Herman Õunapuu Brings an Deserted Printer Again From the Brink with a Raspberry Pi



The fixed march of technological innovation can go away in any other case perfectly-usable units orphaned by means of lack of drivers. What are you able to do when your working system stops supporting your favourite printer? Sub in a Raspberry Pi, as software program developer Herman Õunapuu demonstrates.

“A member of the family has a Canon PIXMA MP250 printer, initially launched in 2009. It has been a really dependable piece of {hardware}, particularly for a printer,” Õunapuu explains. “Then got here Home windows 10. The printer wouldn’t work out of the field with it and the official drivers acquired caught throughout set up. Twiddling with the printer in system supervisor, making an attempt to put in drivers through Home windows Replace and stars aligning acquired the printer to work once more. Then got here Home windows 11. Nothing I did might get it working now, and the printer isn’t even formally supported by Canon on this model of Home windows.”

Whereas Canon could have stopped growing new drivers for the ever-shifting goal that’s Microsoft Home windows, issues have been totally different on the open-source aspect of the fence: drivers included as normal with most Linux distributions supported the printer out-of-the-box, and had executed for years — however with Õunapuu’s member of the family pressured into utilizing Home windows with the intention to assist a proprietary software for which no usable various was out there, that wasn’t a lot assist. Or was it?

“Fast searches on-line recommended that I might flip this printer right into a community printer, so long as I had some endurance and a spare laptop,” Õunapuu writes. “The concept is easy: take a spare laptop, hook it as much as the printer, set up CUPS on it, configure it and also you’re good to go! I initially examined this setup with a ZimaBoard operating Fedora Server, however the closing resolution used an outdated Raspberry Pi [Model] B+ operating the newest model of Raspberry Pi OS.”

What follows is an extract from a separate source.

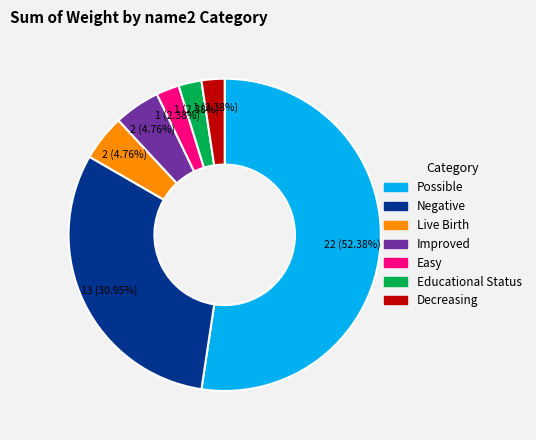

Do Educational Status and Decreasing together represent more than half of the pie?

No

That “outdated Raspberry Pi” is, certainly, classic: it is from Raspberry Pi’s first main {hardware} refresh, which introduced within the now-standard 40-pin general-purpose enter/output (GPIO) header however retained the single-core ARM11 processor — sufficient to run the printer, Õunapuu discovered, although with the CPU pegged all through the print job. “For those who don’t thoughts a slower printing velocity, then any Raspberry Pi will likely be completely OK,” he advises. “Extra performant variations of Raspberry Pi will probably fare even higher.”

Õunapuu’s information to turning a Raspberry Pi — or different Linux-based single-board laptop — right into a print server is out there on his weblog.